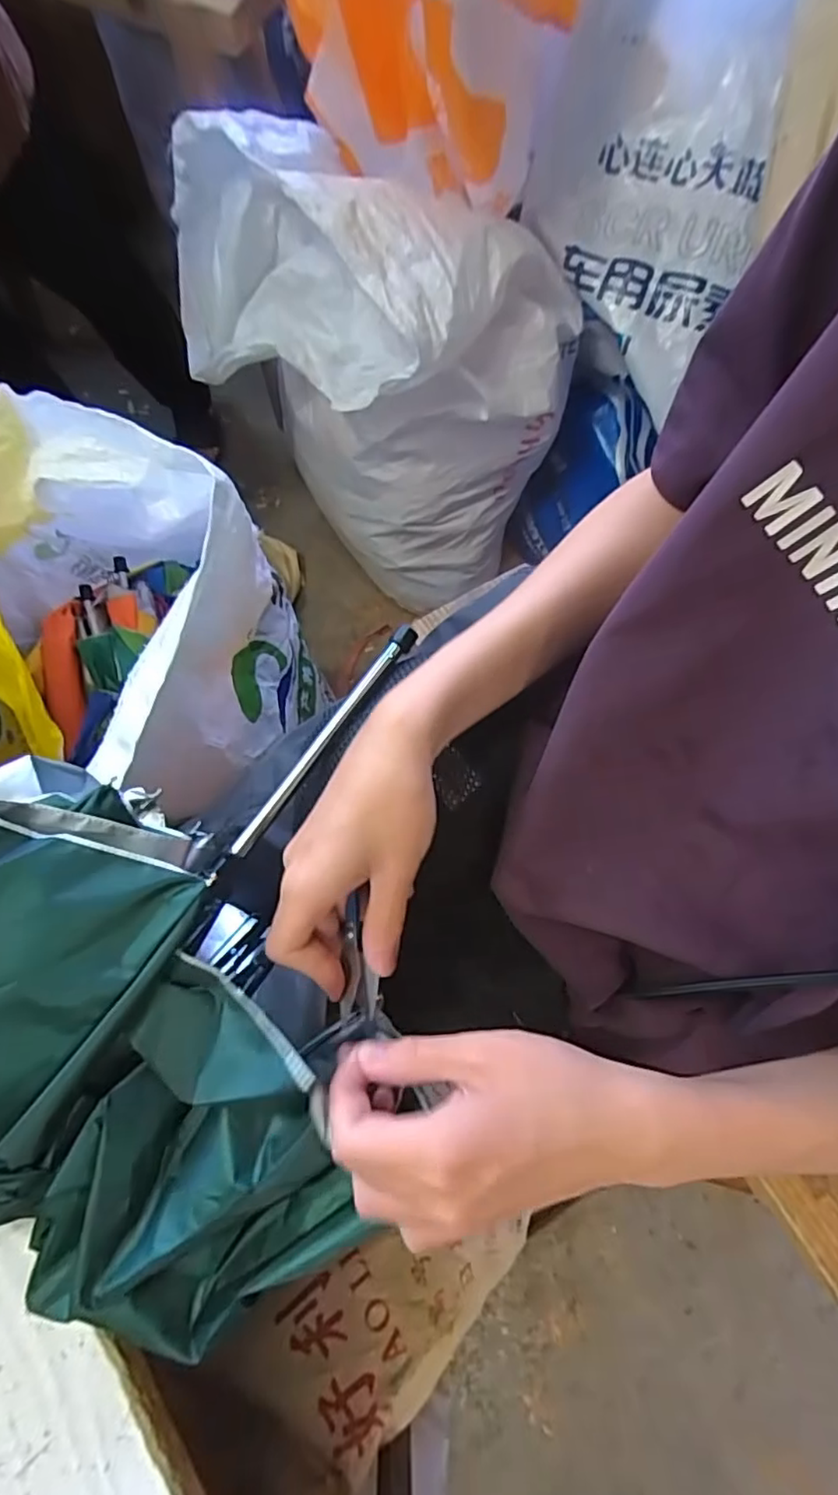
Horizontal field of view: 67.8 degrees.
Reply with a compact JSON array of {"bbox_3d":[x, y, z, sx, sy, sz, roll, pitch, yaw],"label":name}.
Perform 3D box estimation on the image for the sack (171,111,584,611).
▬▬▬
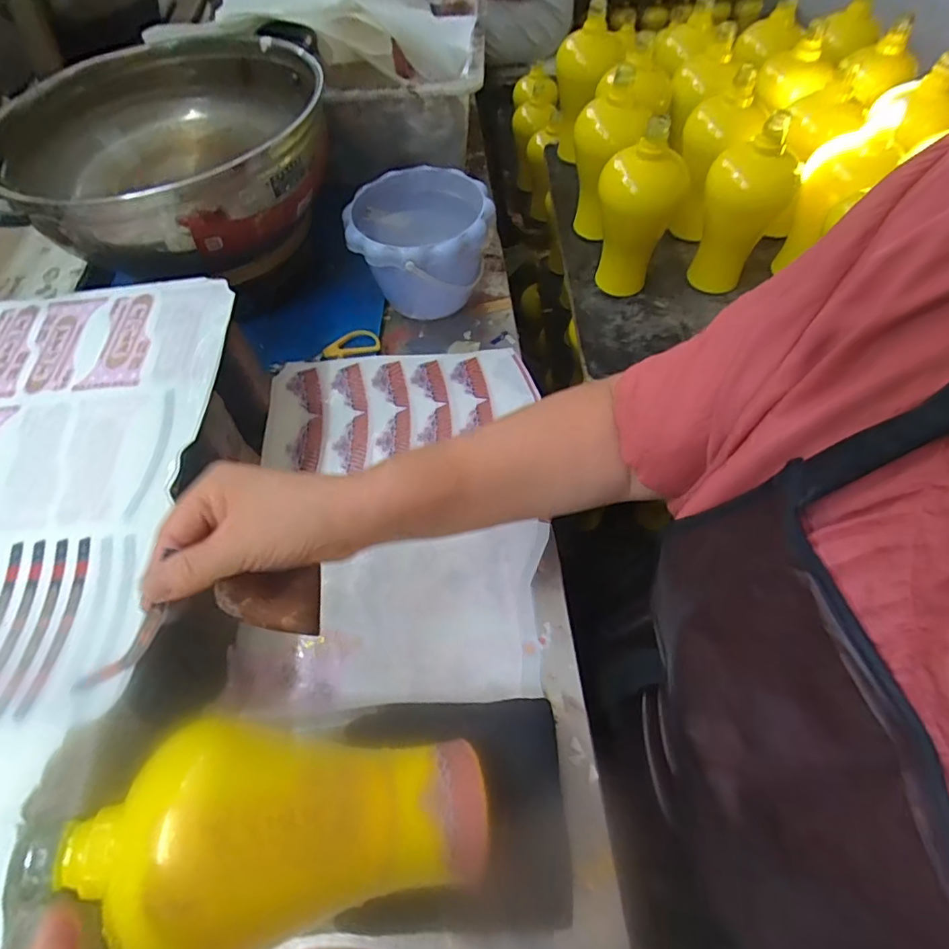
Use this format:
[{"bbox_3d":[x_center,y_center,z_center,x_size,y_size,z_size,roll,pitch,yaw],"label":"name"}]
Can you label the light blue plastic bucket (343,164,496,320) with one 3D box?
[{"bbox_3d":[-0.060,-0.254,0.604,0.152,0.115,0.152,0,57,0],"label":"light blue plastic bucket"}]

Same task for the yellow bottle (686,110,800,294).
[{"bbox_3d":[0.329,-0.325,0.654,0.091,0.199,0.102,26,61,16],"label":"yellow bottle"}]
▬▬▬
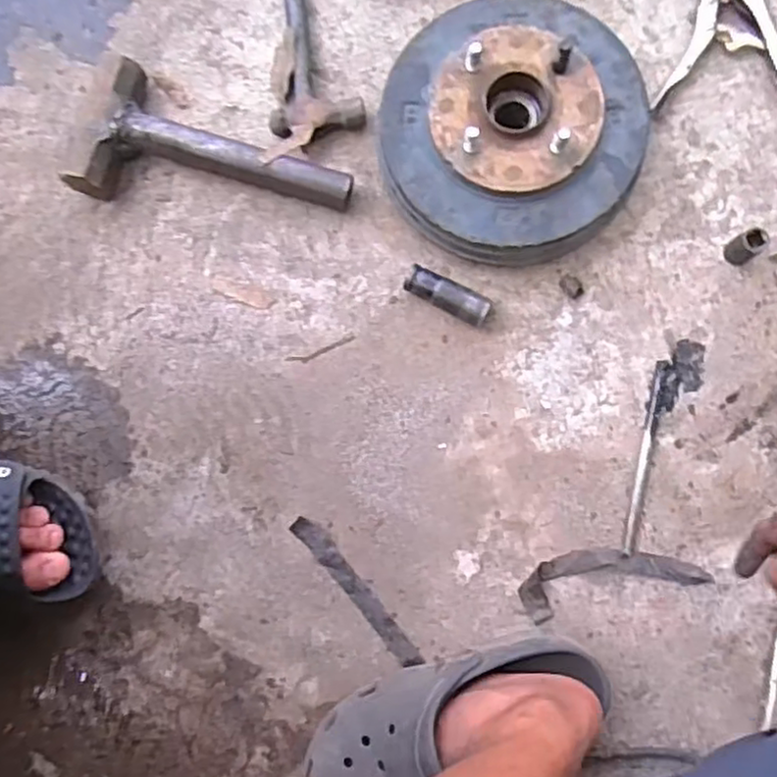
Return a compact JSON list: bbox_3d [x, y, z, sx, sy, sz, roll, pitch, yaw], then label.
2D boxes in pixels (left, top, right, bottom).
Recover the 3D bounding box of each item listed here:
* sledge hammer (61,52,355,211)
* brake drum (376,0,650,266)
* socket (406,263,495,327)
▬▬▬
Your reply should be one number: how many lines in the entries above contain the word "JSON".

> _Written response_
2